It is now just the choreography that conveys the pain and the determination to overcome it that we see now. Even motionless Rojo expresses great feeling. It is pain that is often expressed in her paintings, but there is joy there too and passionate emotion so this broken body can also be airborne.

The skeletons reclaim her and present her with her own reflection, a cue for the entrance of a dozen other Fridas as she turns to art. Dressed in all the colours of her palette, in swishing skirts and exotic headgear, they are her many self-portraits but significantly male dancers, their bare chests and shoulders dusted with colour. While the skeletons can be both sinister and wryly comic, these Fridas are vibrant and joyful; Rojo’s Frida can join their freedom.

Diego Rivera is introduced high on the plinth as though painting his murals where Frida and her self-portraits admire him. Irek Mukhamedov, padded to make him more portly but moving beautifully, descends as Diego and appraises the coy Fridas who are controlled by the real one. To “La Llorona”, Frida and Diego dance a duet that expresses the complexity of their passionate relationship, interrupted when the skeletons reclaim her to remind us of her broken body and when other women catch Diego’s eye.

A sequence that could be read as a miscarriage and more operations leads to a pas de deux for Diego and his mistress, interrupted by an irate Frida. In what is the ballets most disturbing dance a skeleton that is half death half Frida portrait makes her confront reality.

Things become increasingly surreal as the male Fridas return and a figure recalling Kahlo’s “Wounded Deer” painting appears followed by exotic birds. Diego returns to the dying Frida and a duet full of desperation leads to an apotheosis.

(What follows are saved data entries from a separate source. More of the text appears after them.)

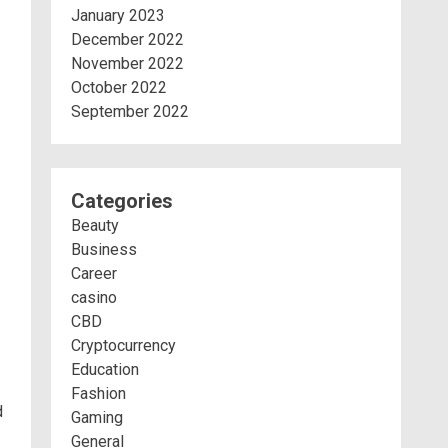
January 2023
December 2022
November 2022
October 2022
September 2022
Categories
Beauty
Business
Career
casino
CBD
Cryptocurrency
Education
Fashion
d
Gaming
General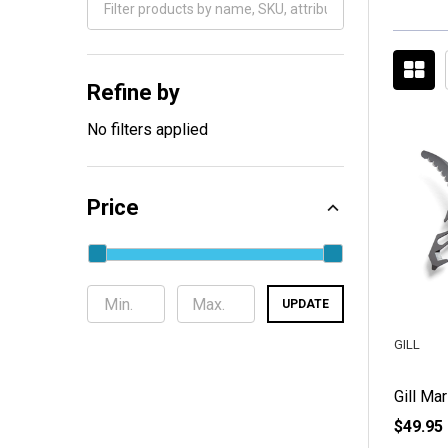
Filter
By
Refine by
No filters applied
Price
UPDATE
GILL
Gill Mar
$49.95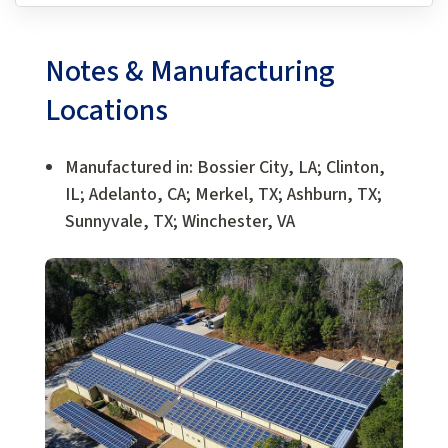
Notes & Manufacturing
Locations
Manufactured in: Bossier City, LA; Clinton,
IL; Adelanto, CA; Merkel, TX; Ashburn, TX;
Sunnyvale, TX; Winchester, VA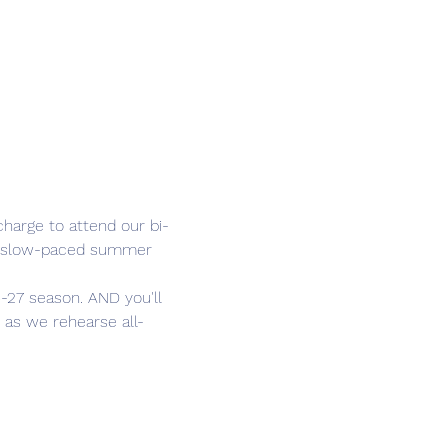
harge to attend our bi-
he slow-paced summer 
-27 season. AND you'll 
 as we rehearse all-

This is a sensitively shot recording that keeps a sense of the whole stage when it goes in closer but do watch it full screen which may help with the ending which works less well when not surrounded by darkness and an audience to concentrate atmosphere.

English National Ballet plans to present more ballets on Wednesday evenings. They will be available for 48 hours only so put them in your diary. Dancers should note that Tamara Rojo is also presenting a daily class at professional level online from her home every morning.